# SUPPLIED MATERIAL
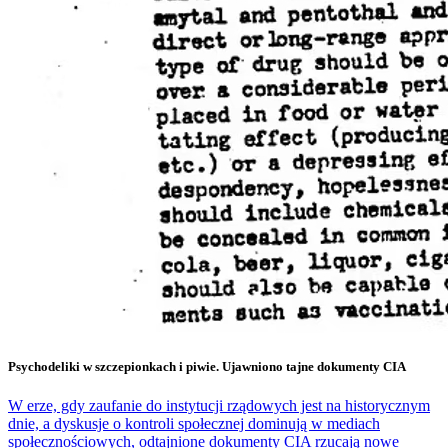
Psychodeliki w szczepionkach i piwie. Ujawniono tajne dokumenty CIA
W erze, gdy zaufanie do instytucji rządowych jest na historycznym
dnie, a dyskusje o kontroli społecznej dominują w mediach
społecznościowych, odtajnione dokumenty CIA rzucają nowe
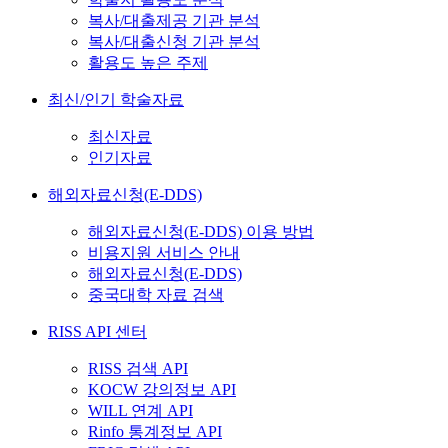
복사/대출제공 기관 분석
복사/대출신청 기관 분석
활용도 높은 주제
최신/인기 학술자료
최신자료
인기자료
해외자료신청(E-DDS)
해외자료신청(E-DDS) 이용 방법
비용지원 서비스 안내
해외자료신청(E-DDS)
중국대학 자료 검색
RISS API 센터
RISS 검색 API
KOCW 강의정보 API
WILL 연계 API
Rinfo 통계정보 API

# WORK REQUEST
Search the data above for the word "dokumenty", then gather each line in which it appears.

# WRITTEN RESPONSE
Psychodeliki w szczepionkach i piwie. Ujawniono tajne dokumenty CIA
społecznościowych, odtajnione dokumenty CIA rzucają nowe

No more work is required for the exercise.